Over the past year or two here at Sable International we’ve also become increasingly sceptical of the value add offered by the traditional stock picker fund manager. This is especially true in large developed markets. We’re not sold on the pure passive tracker model either but that’s a story for another day.
The Folklore of Finance's survey findings
The survey in question interviewed 3,744 investors, investment providers, retail investors, fund managers, regulators and government officials across 19 countries. The findings support many other academic papers that have questioned the so-called "outperformance" on offer from top fund managers. The report finds that pursuit of success by fund managers and retail investors alike results in certain shared beliefs that govern behaviours. We’ll call these beliefs the Folklores of Finance. These false beliefs result in the industry spending 60% of its capital expenditure chasing an alpha performance that industry professionals themselves admit is more likely to result from luck than skill.
Alpha and relative personal wealth
However, the allure of "alpha" remains strong. To remind ourselves, alpha is an outperformance over a defined benchmark over time. Before we address the opaqueness of benchmark selection (which is a topic in and of itself!), let’s remember the well-known truism of behavioural finance - absolute personal wealth is far less important than relative personal wealth. Your neighbour or colleague's financial good fortune has a far bigger effect on your perception of your own wellbeing than your absolute wealth. Our irrationality as humans requires that we always be better than average. Average or below is an unacceptably uncomfortable place to find oneself in this era of the super individual.
The industry’s devotion to alpha is reminiscent of the research of professor Taffler and Tuckett, who defined “Phantastic” objects: “attractive objects that stimulate high excitement and almost automatic idealisation and so, a powerful wish to possess.”
And so it is that the industry propagates numerous false beliefs in the attempt to convince themselves and their investors that it is possible to be on the right side of a zero sum game all of the time.
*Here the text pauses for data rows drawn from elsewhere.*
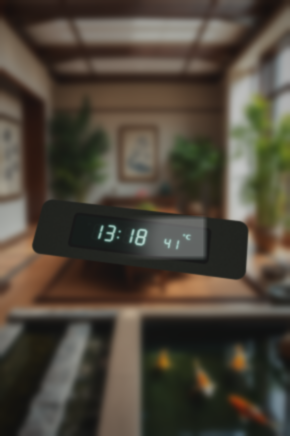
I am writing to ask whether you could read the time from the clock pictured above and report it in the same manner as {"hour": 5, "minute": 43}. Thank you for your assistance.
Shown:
{"hour": 13, "minute": 18}
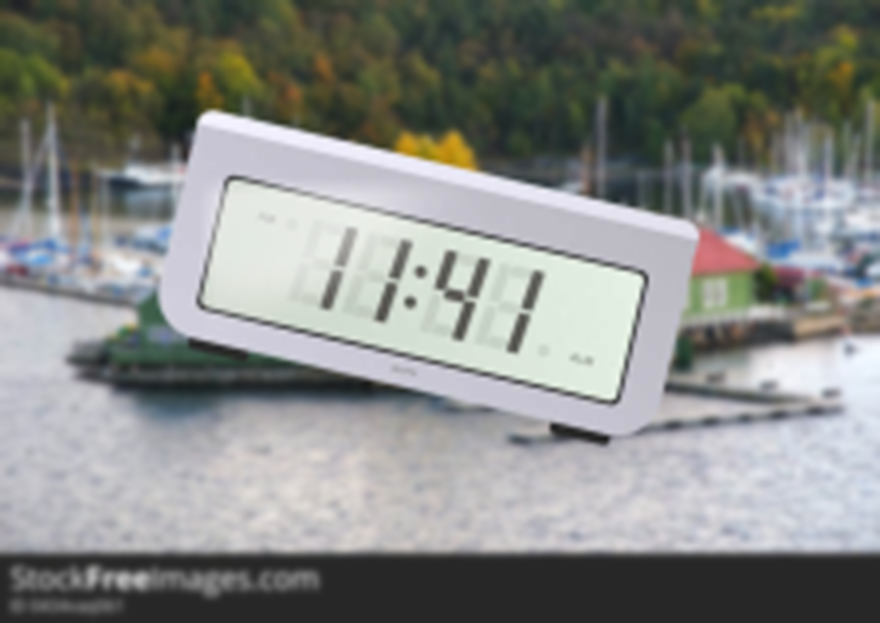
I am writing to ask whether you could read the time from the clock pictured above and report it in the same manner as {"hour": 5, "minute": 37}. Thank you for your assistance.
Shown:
{"hour": 11, "minute": 41}
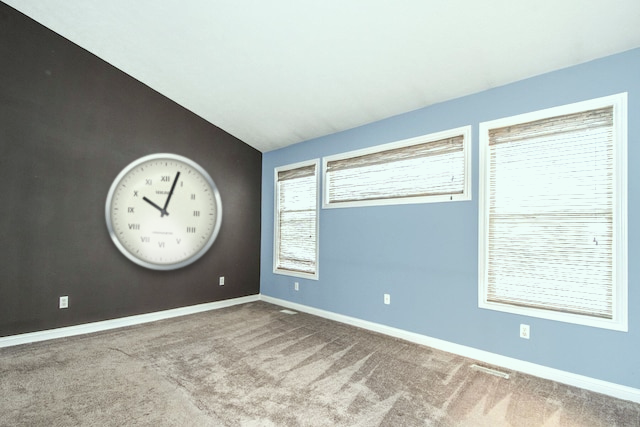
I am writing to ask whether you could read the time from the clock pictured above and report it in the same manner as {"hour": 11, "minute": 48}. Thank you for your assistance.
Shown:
{"hour": 10, "minute": 3}
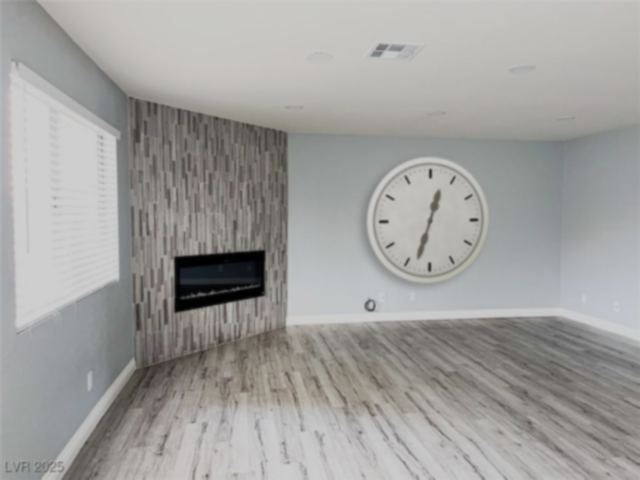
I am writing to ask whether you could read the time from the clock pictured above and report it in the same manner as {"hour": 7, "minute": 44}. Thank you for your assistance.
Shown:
{"hour": 12, "minute": 33}
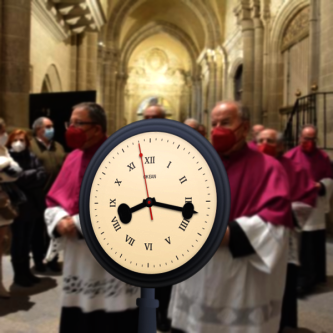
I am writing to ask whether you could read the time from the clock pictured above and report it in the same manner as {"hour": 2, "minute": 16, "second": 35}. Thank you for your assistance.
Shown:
{"hour": 8, "minute": 16, "second": 58}
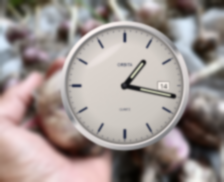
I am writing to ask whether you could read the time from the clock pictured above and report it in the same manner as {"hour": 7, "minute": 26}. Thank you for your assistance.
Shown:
{"hour": 1, "minute": 17}
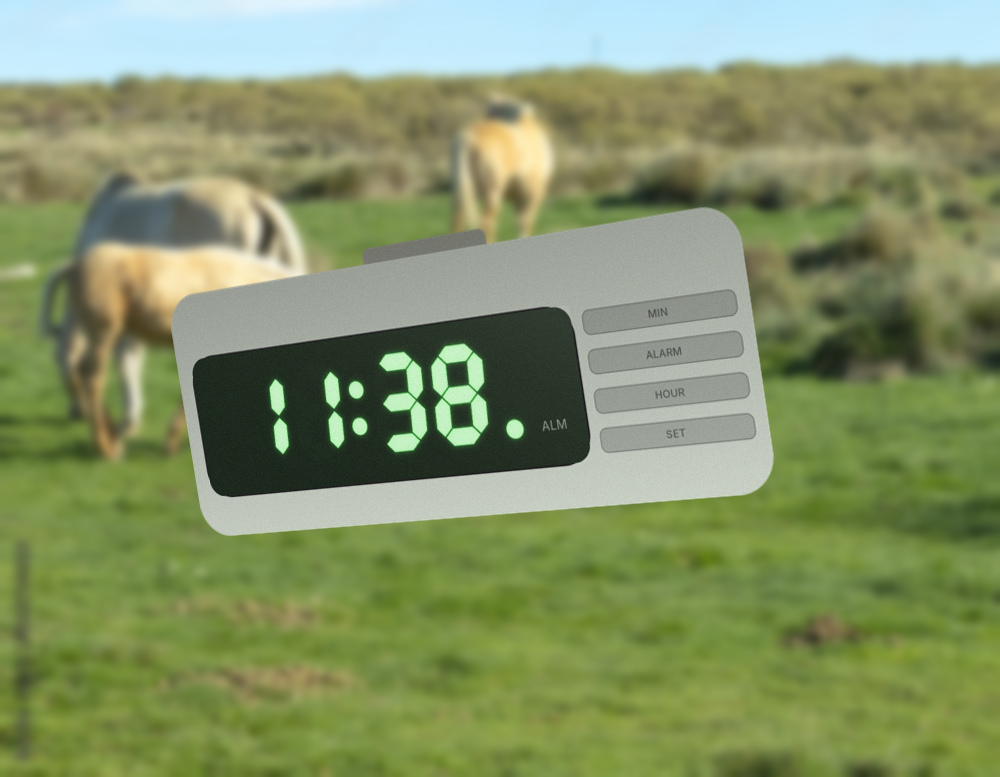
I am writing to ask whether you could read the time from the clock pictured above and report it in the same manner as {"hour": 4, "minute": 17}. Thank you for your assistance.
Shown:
{"hour": 11, "minute": 38}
So why is it so hard for a fund manager to "outperform"? The report cites a few quite obvious reasons:
- Information efficiency: 90% of the world’s information was produced in the last two years. So the information edge any one fund manager has erodes every day.
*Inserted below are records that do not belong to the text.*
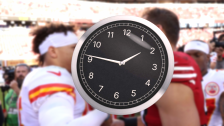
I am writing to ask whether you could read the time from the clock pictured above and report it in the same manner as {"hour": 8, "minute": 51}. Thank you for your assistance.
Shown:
{"hour": 1, "minute": 46}
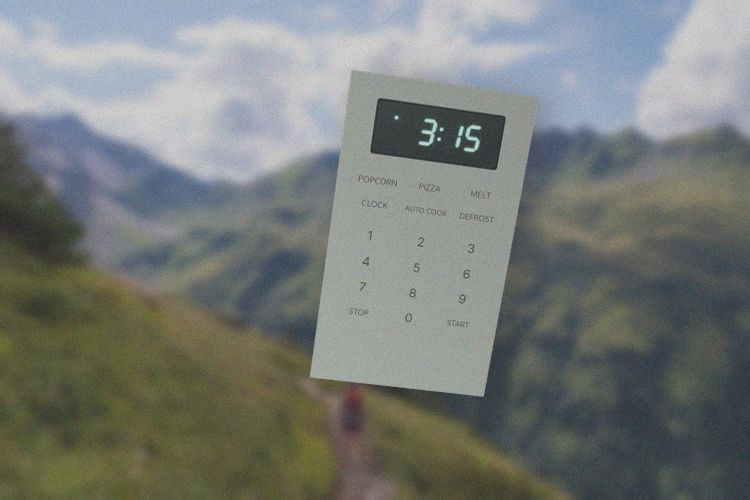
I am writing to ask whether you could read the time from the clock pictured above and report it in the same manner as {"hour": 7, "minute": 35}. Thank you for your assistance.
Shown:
{"hour": 3, "minute": 15}
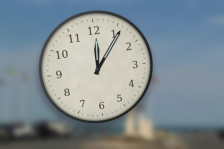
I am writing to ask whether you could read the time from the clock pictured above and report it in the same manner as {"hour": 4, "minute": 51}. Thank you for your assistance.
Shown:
{"hour": 12, "minute": 6}
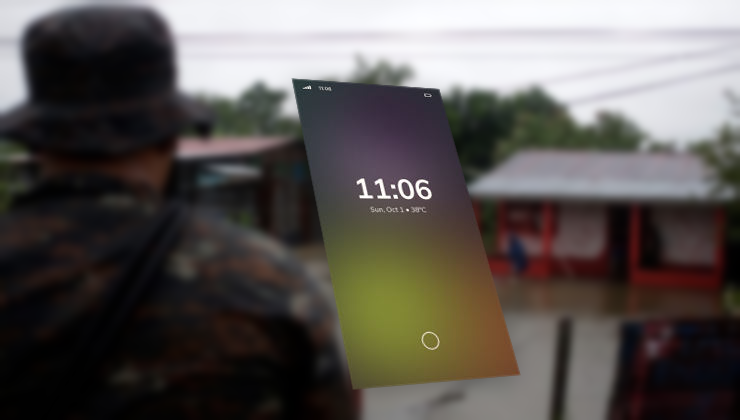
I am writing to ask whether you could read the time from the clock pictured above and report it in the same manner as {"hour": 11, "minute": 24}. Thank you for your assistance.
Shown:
{"hour": 11, "minute": 6}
- Competition:The absolute skill level of each fund manager is increasing (partly because of the information effect above) but the standard deviation of his skill is falling. So absolute skill rises and relative skill falls - a phenomenon known as the “Paradox of Skill”.
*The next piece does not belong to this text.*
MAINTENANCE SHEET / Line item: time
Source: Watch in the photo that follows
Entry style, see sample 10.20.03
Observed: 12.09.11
Interestingly, the fund manager industry itself seems aware of this issue. Only 42% of fund managers believe alpha performance is primarily down to skill but 53% of individual investors believe the same!
"The brain is terribly adept at substituting emotions for facts in order to make a financial decision that feels right." - Cabot Research
The report does a good job of highlighting what we believe to be the primary issue around investment - the meeting of long term goals. That process is what we would call financial planning. Investment management is only one aspect of the financial planning picture and meeting long term goals requires the management of many moving parts including the pursuit of alpha within investment portfolios. It’s clear from the quoted survey that focusing on alpha is counter-productive and should never overshadow the meeting of long term financial goals for the client. If there’s a message from today’s letter it is exactly that - find an adviser to work with and work on the long-term goals.